July 19, 2007

Pollan & Blake, The Bestial Diversity of Pleasures

"When you add together the natural gas in the fertilizer to the fossil fuels it takes to make the pesticides, drive the tractors, and harvest, dry, & transport the corn, you find that every bushel of industrial corn requires the equivalent of between a quarter & a third of a gallon of oil to grow it - or around fifty gallons of oil per acre of corn. (Some estimates are much higher.) Put another way, it takes more than a calorie of fossil fuel energy to produce a calorie of food."

-Michael Pollan, "The Omnivore's Dilemma" (2006), pg. 45-46

I've just been reading that great book, which has been quite popular round here for a year now. I had started reading it a year ago in Moe's Books, but I didn't want to spend twenty-five dollars on it (which I needed to spend on gasoline), so I had to wait for a friend, who had been given the paperback, to lend it to me. I guess I hadn't ever really realized that chemical fertilizer is made from fossil fuels, & that without the innovations of Fritz Haber, who also developed chemical weapons for WWI Germans from the same science, the world couldn't support as many humans as it does, just off of sun-fed crops.

"In seed time learn, in harvest teach, in winter enjoy."

-William Blake, "Proverbs of Hell" from "The Marriage of Heaven and Hell" (1789)

I thought of Blake's proverbs this morning when reading about crop monoculture. One of the major themes thru the proverbs is the diversity of joys, & he often employs a whole poetic bestiary to symbolize the range of unfettered pleasures possible upon this earth. "The eagle never lost so much time, as when he submitted to learn of the crow", et cetera. (See also the "Arise, my Theotormon" speech from Visions of the Daughters of Albion.) Michael Pollan was describing the transition from the family farm, which grew a diversity of crops to support a small community of people & animals, & of course that diversity comes in yearly cycles to keep the soil healthy & fertile. Blake compares the cycles of agriculture to the growth of the mind/spirit (the above quote), & Pollan writes that "Planting corn on the same ground year after year brought down the predictable plagues of insects & disease". He also mentions the cliché that we are what we eat, which Blake might have agreed with (and might also argue that we are what we let ourselves become, like in "The Book of Thel", if we choose, worm-nourishing soil.) The more we eat processed food, which masks as diversity with forty-five thousand varieties in the supermarket, but actually largely comes from corn, soybeans, & chemicals, the less we allow the diversity of our spirit to reap the joys from infinite interlayering cycles. Don't forget Blake's pillar-rocking confirmation in the Marriage: "Man has no Body distinct from the Soul, for that calld Body is a portion of Soul discernd by the five Senses, the chief inlets of Soul in this age." Those inlets must be left open to nourish the whole, & we can't let any breach of imagination delimit the quality of what we let in.
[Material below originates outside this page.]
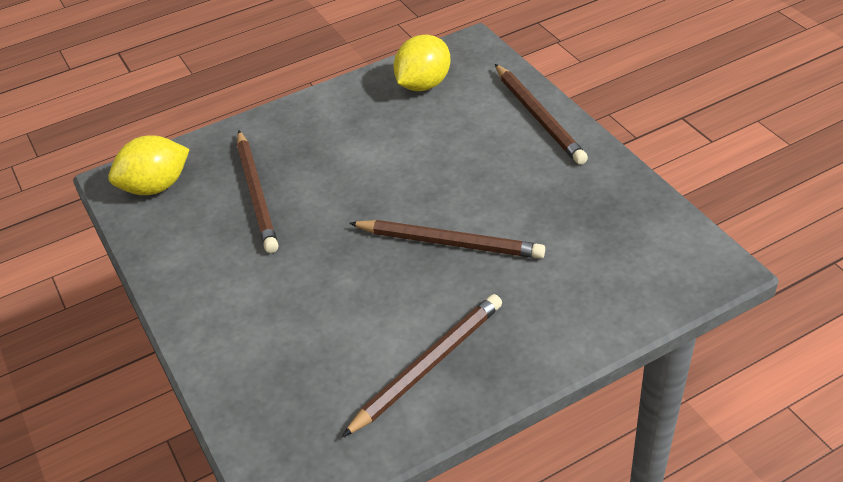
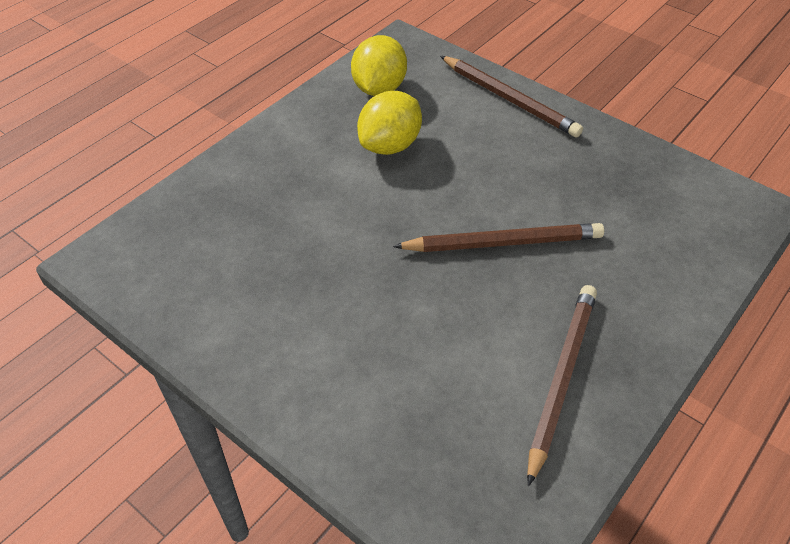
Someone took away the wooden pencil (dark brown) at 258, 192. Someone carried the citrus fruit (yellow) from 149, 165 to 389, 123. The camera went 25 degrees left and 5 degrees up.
"Faith, which the president has, reduces the complexities of history into a simple explanation, in the same way that Genesis reduces the wondrous product of billions of years of evolution into seven simple days. That is not leadership."
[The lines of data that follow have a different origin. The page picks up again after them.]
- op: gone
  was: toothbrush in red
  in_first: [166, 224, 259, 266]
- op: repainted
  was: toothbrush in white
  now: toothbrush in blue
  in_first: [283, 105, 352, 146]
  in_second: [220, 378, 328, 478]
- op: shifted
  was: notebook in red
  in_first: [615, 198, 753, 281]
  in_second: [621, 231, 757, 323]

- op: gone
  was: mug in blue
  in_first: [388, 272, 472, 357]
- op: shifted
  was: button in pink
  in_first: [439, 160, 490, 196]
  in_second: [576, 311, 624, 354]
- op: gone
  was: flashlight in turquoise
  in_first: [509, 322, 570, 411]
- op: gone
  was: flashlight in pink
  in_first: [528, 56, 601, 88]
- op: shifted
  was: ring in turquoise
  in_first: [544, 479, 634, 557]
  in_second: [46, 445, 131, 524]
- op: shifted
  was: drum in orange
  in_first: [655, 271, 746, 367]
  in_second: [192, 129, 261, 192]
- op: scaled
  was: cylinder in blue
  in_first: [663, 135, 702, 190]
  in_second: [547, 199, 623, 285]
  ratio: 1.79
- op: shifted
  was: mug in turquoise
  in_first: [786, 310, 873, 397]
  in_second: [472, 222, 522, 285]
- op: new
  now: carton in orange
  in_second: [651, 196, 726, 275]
-Prof. James E. Coleman Jr., Duke Law School, Durham, N.C.,
from a letter to the New York Times, July 17, 2007.


Anonymous said...

The book One Straw Revolution by Fukuoku may be of interest to you. Thus far this is the most interesting entry of yours I've read...beautiful. Now what?

Anonymous said...

none of that was to say the rest of your blog entries sucked--to the contrary! This one was just particularly interesting...and beautifully written.
Permaculture! Read Fukuoku! Enlightenment! Bio-Soul-Diversity! All-One Soap!